Velhasilikelam, grup calismasi( konusmasi) 12'de bitti. Sonra baktik, uyku yok, Hend ve Samira -ki film arkadaslari olduk:)- ile bir sinema gecesi daha yaptik. Filmimizin adi : "Children of Men." P. D. James'in ayni adli romanindan Alfonso Cuaron yonetmenliginde sinemaya uyarlanmis, Clive Owen, Julianne Moore ve Michael Caine gibi unlu oyunculari bunyesinde barindaran, 2027 yili Londra'sinda gecen oldukca basarili, belgesel tadinda bir film..Hic de ic acici olmayan bir gelecekte artik kadinlar dogurganlik ozelliklerini kaybetmistir, ve dunyanin yasayan en genc insani olan 18 yasindaki bir gencin ani olumuyle insanlar yasa burunmustur, hem o genc icin ve hem de aslinda gelecege olan umutlari icin..Bununla birlikte herkesten sir gibi saklana bir gercek vardir: bir kadin hamiledir. Ve dunyaya o karmasa, silah sesleri ve kanlar arasinda bir oglan cocugu dunyaya getirecektir. Insanlarin gormeyi ozledikleri , gorduklerinde inanamadiklari, silah seslerini bile susturan, ve mucize olarak addedilen bir olay olacaktir bu..Simdi sira gelecegin ve insanligin umudu olan bu bebegin emin ellere teslim edilmesine gelmistir. Ve burada olaylar baslar...

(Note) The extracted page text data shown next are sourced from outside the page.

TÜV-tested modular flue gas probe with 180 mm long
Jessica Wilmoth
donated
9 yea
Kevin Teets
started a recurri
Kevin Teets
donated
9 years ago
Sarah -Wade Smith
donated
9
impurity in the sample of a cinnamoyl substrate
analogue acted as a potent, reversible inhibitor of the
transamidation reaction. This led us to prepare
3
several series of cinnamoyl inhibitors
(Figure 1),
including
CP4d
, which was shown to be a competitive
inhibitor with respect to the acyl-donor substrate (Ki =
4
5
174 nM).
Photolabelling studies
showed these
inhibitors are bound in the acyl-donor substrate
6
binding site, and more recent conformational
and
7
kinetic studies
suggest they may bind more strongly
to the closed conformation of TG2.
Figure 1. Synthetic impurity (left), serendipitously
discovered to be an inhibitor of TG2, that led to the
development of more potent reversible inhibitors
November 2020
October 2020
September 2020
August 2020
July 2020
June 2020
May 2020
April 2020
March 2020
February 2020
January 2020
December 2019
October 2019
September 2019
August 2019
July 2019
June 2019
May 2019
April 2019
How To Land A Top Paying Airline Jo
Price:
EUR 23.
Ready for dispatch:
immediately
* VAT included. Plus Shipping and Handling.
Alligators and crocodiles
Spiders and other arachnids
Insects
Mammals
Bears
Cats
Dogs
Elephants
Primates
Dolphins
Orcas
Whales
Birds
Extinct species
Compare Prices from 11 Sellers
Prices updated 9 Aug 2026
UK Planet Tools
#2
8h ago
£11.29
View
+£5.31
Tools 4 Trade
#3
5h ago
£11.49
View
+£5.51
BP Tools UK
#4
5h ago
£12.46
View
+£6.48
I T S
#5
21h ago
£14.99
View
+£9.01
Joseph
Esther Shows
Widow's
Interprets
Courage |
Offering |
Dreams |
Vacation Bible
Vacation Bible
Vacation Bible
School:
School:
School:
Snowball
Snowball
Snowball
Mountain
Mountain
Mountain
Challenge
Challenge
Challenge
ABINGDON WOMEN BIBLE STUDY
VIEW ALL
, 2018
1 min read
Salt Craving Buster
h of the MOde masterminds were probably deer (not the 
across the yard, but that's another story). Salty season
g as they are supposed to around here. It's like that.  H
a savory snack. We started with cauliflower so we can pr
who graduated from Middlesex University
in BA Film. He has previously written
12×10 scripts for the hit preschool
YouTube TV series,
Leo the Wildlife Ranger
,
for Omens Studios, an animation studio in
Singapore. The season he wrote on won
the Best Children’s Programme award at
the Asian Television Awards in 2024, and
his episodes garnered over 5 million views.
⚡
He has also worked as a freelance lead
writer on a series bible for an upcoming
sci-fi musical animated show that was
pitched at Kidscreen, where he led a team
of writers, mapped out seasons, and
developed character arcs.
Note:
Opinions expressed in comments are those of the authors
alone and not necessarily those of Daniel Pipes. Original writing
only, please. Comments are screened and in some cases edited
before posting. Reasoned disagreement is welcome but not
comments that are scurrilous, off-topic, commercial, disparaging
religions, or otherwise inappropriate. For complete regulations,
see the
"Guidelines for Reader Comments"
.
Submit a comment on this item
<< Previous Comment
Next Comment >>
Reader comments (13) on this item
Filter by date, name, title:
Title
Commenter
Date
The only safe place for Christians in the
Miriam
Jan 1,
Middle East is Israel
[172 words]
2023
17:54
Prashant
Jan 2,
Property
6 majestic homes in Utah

Guzel bir filmdi..Izlemeye deger hakkaten..
Iste, oyle boyle derken bi baktim saat 3 bucuk olmus bile..simdi de 5'yi gecmis..Buraya geldigim iyi oldu, uykum gelmeey basladi bile:)
Hepinize hayirli sabahlar..
:)))
*Secimler hep vardi.Her sey kaderde yazili olsa da -maktub-, oraya sen secimini yaptiktan sonra yazildi. Ve simdi sira sende, sadece soyle bana: YaZi mi yoksa TuRa mi?